- Coat of arms
- Esman Location in Sumy Oblast Esman Location in Ukraine
- Country: Ukraine
- Oblast: Sumy Oblast
- Raion: Shostka Raion
- Hromada: Esman settlement hromada

Population (2022)
- • Total: 1,293
- • Estimate (2025): 380
- Time zone: UTC+2 (EET)
- • Summer (DST): UTC+3 (EEST)

= Esman =

Rural locality in Sumy Oblast, Ukraine

Esman (Есмань; Эсмань) is a rural settlement in Shostka Raion, Sumy Oblast, Ukraine. It is located on the left bank of the Esman river, a right tributary of the Kleven, in the drainage basin of the Dnieper. Esman hosts the administration of Esman settlement hromada, one of the hromadas of Ukraine. Population:

==History==
The settlement was called Chervone (lit. 'red') until 2016. On 19 May 2016, Verkhovna Rada adopted decision to rename Chervone to Esman according to the law prohibiting names of Communist origin.

Until 18 July 2020, Esman belonged to Hlukhiv Raion. The raion was abolished in July 2020 as part of the administrative reform of Ukraine, which reduced the number of raions of Sumy Oblast to five. The area of Hlukhiv Raion was merged into Shostka Raion.

Until 26 January 2024, Esman was designated urban-type settlement. On this day, a new law entered into force which abolished this status, and Esman became a rural settlement.

==Economy==
===Transportation===
The settlement has access to Highway M02 which connects it with Kyiv and Chernihiv, and to the north, across the Russian border, with Oryol and Moscow.

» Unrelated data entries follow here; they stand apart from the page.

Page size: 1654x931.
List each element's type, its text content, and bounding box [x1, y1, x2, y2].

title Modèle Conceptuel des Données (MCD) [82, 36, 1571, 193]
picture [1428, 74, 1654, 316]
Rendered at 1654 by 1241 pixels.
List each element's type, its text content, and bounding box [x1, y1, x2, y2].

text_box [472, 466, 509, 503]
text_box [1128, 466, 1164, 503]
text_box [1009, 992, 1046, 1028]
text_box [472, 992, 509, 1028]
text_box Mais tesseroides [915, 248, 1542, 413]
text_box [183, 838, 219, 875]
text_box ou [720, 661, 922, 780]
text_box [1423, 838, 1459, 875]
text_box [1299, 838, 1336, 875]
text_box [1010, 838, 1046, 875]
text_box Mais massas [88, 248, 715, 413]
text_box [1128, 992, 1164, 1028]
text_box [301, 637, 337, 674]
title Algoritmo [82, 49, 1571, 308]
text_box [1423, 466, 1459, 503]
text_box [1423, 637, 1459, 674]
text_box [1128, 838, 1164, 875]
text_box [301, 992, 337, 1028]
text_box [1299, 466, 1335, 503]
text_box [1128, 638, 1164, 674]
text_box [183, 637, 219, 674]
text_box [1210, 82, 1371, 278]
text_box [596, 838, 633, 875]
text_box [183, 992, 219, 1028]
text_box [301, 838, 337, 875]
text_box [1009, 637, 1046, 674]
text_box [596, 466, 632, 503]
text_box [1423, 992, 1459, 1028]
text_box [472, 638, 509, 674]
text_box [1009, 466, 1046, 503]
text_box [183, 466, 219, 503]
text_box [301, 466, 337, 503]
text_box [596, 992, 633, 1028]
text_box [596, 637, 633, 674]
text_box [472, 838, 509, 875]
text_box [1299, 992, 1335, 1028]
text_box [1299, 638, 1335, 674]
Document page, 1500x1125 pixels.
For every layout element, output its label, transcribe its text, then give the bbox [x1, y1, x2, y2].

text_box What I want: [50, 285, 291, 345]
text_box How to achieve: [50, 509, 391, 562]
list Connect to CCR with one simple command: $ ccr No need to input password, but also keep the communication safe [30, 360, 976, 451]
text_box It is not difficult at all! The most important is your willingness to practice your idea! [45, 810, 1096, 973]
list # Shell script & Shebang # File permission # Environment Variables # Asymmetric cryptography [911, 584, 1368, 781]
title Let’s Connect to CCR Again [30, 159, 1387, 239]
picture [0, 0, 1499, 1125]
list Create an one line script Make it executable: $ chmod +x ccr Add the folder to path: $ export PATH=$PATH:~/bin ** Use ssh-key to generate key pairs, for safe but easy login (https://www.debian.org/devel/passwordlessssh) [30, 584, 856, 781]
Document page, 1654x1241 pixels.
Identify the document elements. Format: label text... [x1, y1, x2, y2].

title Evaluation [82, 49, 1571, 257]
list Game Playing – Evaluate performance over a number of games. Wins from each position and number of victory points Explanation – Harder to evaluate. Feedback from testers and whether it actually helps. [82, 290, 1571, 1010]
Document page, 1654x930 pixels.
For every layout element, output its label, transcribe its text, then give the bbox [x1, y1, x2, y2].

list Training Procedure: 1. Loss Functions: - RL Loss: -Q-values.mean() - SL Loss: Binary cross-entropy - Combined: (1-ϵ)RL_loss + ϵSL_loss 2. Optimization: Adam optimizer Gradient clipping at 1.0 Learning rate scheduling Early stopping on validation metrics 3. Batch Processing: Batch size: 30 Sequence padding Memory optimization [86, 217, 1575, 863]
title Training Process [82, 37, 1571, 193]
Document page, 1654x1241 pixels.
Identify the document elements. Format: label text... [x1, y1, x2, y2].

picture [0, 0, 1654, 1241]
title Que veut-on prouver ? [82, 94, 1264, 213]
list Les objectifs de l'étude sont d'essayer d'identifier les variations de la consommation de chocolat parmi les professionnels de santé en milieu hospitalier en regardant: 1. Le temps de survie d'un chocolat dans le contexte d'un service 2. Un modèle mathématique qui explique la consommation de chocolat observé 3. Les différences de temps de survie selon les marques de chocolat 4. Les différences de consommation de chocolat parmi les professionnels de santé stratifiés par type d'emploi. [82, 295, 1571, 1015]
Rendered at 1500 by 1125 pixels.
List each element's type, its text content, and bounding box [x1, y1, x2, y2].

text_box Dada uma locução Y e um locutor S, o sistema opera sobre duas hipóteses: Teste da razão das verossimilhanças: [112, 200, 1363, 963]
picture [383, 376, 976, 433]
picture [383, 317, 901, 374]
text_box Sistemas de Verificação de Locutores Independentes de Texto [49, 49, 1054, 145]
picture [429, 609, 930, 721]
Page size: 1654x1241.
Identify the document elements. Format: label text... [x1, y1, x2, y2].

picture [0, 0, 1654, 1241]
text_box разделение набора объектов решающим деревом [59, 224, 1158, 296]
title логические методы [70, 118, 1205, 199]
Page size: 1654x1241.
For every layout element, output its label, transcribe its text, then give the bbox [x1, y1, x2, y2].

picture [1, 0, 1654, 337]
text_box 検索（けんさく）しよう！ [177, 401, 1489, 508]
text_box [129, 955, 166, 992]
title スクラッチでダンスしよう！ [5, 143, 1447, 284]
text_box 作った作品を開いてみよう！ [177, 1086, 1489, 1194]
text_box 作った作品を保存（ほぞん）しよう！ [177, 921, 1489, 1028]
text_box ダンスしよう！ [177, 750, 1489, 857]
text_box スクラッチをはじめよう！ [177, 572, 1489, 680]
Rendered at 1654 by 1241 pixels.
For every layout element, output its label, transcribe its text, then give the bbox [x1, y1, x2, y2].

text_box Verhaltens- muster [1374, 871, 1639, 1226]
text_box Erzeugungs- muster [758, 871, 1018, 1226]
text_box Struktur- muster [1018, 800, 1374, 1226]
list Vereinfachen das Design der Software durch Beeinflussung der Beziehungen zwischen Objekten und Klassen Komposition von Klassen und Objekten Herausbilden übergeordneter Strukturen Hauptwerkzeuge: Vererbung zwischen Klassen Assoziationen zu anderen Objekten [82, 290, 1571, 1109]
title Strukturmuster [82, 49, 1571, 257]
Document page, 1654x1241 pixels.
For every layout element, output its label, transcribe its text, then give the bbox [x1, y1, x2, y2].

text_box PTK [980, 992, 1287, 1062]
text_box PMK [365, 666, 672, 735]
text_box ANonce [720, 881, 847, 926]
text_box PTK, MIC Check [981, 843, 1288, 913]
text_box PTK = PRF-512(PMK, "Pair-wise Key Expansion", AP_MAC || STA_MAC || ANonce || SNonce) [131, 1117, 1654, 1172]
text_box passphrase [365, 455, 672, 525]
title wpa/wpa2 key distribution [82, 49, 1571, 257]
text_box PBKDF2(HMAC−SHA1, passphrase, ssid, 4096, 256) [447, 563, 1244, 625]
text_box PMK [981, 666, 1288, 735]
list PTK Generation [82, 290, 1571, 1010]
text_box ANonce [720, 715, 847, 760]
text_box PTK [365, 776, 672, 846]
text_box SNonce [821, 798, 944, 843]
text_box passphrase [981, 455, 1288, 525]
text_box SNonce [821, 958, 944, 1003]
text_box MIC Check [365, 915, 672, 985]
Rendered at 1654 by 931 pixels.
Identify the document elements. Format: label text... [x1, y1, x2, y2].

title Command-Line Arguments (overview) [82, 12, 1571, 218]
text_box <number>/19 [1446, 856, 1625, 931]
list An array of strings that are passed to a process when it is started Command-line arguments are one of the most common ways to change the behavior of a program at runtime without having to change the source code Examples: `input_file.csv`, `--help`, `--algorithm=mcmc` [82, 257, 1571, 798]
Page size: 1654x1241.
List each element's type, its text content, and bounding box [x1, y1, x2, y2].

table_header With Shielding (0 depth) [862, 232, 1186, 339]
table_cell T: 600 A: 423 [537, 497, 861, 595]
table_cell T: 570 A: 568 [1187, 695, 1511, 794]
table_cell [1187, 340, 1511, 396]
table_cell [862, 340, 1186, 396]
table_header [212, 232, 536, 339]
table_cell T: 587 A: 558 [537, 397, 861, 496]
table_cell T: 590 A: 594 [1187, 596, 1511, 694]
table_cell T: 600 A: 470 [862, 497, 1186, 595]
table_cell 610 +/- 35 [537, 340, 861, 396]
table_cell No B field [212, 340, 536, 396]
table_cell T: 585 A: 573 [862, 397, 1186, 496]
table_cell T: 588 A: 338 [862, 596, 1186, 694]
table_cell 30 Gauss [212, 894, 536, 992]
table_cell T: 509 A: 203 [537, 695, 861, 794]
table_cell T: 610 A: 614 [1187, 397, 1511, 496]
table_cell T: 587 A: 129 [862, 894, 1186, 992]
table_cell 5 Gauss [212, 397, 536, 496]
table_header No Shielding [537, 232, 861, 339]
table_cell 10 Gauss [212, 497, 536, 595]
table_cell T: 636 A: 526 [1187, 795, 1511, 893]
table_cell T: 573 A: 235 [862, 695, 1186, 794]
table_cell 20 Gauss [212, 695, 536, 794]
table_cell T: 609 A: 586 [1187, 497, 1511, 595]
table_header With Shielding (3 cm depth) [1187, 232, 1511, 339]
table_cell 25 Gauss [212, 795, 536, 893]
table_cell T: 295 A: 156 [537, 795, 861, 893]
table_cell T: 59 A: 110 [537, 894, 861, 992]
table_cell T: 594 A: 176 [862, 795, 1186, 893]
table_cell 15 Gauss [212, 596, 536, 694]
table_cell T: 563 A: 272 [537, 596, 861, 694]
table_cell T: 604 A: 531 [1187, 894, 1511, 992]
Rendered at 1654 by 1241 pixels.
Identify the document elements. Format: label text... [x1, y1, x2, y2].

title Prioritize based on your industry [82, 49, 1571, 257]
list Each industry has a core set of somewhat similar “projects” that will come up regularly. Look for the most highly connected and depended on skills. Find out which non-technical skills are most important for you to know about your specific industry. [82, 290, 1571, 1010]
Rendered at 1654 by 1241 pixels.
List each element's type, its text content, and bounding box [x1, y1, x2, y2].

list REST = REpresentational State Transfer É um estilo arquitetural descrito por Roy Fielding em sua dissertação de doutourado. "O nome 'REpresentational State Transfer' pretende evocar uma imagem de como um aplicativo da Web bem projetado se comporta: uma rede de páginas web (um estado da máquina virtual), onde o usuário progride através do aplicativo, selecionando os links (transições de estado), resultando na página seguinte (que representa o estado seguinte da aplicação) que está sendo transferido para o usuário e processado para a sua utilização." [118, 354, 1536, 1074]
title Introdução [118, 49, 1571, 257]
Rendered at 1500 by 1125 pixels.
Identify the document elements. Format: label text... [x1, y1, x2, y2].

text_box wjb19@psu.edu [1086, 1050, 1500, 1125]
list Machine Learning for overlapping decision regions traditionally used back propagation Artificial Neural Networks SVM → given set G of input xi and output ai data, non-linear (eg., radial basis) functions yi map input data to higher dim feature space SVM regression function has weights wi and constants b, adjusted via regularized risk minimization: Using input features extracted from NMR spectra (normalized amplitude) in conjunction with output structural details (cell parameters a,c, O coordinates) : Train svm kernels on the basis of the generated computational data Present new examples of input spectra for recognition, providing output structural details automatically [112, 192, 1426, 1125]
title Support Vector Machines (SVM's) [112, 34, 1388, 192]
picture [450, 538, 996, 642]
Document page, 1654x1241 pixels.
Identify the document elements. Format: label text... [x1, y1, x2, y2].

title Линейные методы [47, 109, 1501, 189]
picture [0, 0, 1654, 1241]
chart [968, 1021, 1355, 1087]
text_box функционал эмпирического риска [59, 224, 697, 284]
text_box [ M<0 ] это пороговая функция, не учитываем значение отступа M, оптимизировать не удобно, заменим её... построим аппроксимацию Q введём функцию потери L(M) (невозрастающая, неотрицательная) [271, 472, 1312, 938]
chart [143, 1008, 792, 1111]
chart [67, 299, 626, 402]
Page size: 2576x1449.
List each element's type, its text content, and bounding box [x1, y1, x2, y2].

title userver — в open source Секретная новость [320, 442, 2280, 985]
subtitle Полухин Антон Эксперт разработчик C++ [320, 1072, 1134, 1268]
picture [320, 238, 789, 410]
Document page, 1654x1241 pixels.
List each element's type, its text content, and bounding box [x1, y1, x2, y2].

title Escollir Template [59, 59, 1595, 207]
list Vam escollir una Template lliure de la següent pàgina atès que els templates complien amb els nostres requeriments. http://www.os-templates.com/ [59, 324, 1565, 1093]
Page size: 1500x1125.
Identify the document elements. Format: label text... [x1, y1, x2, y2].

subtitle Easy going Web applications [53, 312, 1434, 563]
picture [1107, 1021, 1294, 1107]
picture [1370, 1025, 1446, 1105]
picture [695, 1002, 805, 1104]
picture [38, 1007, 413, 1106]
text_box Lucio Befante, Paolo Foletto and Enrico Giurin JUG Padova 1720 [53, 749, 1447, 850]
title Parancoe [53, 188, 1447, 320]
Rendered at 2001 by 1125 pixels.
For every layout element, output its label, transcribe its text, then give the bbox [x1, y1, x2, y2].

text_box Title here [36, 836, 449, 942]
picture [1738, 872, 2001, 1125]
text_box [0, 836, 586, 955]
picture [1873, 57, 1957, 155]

Esman railway station is located approximately 5 km north of the settlement. It is a terminal station of a line from Khutir-Mykhailivskii, and there is no passenger traffic. Until the 1990s, it was a through station on a railroad connecting Orsha and Donetsk, but then the line south of Esman was demolished, since a short section of it was crossing Russia. The closest railway station with passenger traffic is Khutir-Mykhailivskii.